Which lines have the string "vanaf"? Copy all of them from the entries below.

Saved data entries:
····················

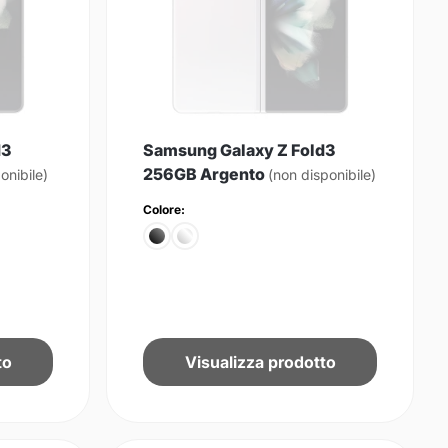
d3
Samsung Galaxy Z Fold3
256GB Argento
onibile)
(non disponibile)
Colore:
to
Visualizza prodotto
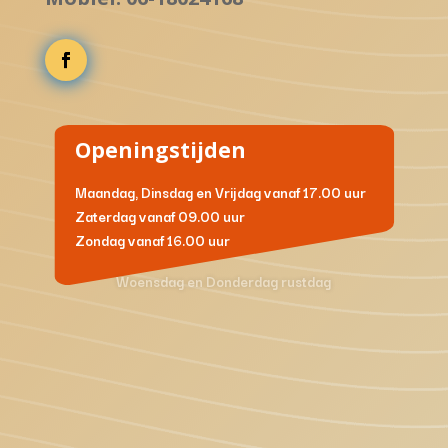
Openingstijden
Maandag, Dinsdag en Vrijdag
vanaf 17.00 uur
Zaterdag
vanaf 09.00 uur
Zondag
vanaf 16.00 uur
Woensdag en Donderdag rustdag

····················

Answer for this exercise:
vanaf 17.00 uur
vanaf 09.00 uur
vanaf 16.00 uur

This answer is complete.